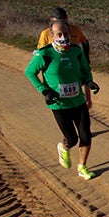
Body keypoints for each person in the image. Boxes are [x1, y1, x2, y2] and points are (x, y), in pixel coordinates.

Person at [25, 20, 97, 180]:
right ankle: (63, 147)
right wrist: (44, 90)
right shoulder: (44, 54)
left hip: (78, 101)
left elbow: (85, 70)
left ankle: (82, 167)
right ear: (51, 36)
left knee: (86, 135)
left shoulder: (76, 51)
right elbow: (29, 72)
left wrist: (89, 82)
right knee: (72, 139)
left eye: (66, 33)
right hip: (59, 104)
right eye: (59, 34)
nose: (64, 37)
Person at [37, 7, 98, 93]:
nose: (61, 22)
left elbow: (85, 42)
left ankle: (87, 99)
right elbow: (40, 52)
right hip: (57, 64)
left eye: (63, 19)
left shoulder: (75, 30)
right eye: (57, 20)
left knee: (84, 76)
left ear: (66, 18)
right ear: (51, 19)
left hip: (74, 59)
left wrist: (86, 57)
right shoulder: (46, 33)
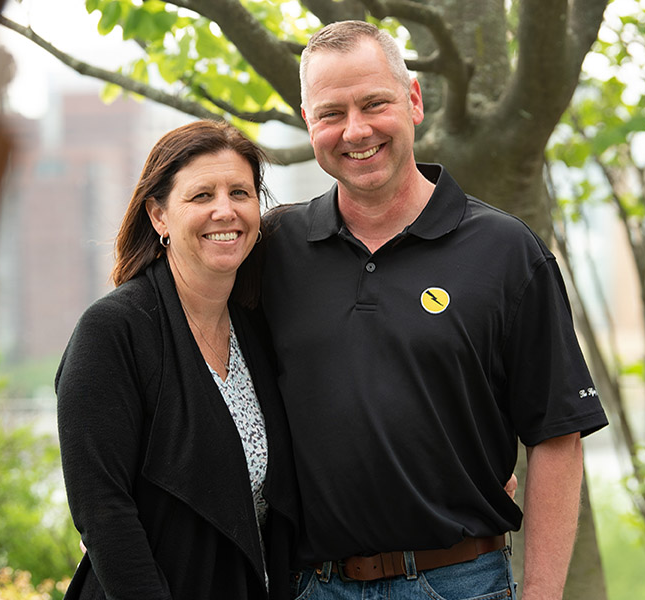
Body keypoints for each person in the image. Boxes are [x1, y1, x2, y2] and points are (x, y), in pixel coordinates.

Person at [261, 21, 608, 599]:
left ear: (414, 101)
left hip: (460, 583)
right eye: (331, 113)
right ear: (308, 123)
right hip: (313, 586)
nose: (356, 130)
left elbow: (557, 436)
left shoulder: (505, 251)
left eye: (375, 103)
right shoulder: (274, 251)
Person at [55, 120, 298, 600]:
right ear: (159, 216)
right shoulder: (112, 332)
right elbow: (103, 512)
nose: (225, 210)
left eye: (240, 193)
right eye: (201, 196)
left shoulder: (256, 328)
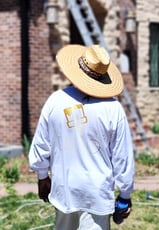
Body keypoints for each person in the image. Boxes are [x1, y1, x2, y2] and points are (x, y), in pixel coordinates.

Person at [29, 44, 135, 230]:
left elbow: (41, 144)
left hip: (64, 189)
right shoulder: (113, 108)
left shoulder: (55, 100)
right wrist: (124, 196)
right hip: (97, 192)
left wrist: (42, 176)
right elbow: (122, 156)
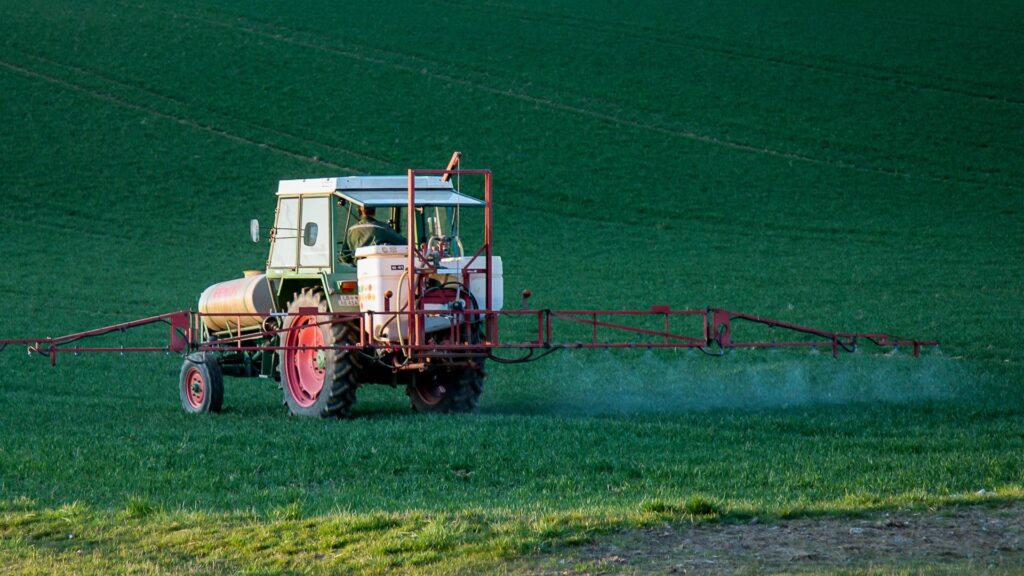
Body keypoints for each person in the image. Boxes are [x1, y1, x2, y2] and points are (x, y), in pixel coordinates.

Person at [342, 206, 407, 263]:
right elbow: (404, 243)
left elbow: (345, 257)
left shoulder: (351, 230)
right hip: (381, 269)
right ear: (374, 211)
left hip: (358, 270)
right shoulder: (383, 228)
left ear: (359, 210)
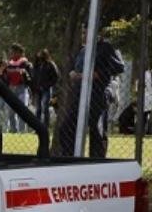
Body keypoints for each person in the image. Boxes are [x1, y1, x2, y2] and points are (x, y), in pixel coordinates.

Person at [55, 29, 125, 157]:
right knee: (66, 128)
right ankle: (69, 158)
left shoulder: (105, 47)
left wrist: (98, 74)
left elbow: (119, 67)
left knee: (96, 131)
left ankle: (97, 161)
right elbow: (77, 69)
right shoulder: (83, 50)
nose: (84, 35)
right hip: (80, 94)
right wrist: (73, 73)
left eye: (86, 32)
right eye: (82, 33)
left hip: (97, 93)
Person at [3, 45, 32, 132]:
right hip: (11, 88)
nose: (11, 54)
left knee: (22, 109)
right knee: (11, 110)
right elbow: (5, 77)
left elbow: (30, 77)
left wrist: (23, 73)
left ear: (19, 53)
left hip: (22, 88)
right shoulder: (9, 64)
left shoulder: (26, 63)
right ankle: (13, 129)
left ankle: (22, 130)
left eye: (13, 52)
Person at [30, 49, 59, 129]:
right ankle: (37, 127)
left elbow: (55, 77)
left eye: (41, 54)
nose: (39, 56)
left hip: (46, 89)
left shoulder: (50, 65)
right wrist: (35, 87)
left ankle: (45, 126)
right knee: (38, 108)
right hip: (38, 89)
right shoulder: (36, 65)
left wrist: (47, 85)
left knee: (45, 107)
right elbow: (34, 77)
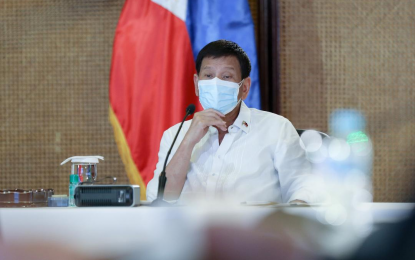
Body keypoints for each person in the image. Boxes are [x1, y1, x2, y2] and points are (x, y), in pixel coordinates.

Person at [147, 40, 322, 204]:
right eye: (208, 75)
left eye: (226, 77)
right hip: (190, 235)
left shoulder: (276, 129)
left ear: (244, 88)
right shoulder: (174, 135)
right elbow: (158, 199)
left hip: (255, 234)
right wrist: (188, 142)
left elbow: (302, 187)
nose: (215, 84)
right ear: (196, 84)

▶ Exercise description
Only exact lines belong in the answer: those from the beginning of the entries above through the line holding "left elbow: (85, 70)", with no pictures.

▶ Answer for this exercise
Body keypoints for each person in the image. Boxes are [x1, y1, x2, y2] and points are (x, y), in pixel coordinates.

Person at [25, 20, 97, 180]:
right ankle: (63, 147)
right wrist: (44, 90)
right shoulder: (44, 54)
left hip: (78, 101)
left elbow: (85, 70)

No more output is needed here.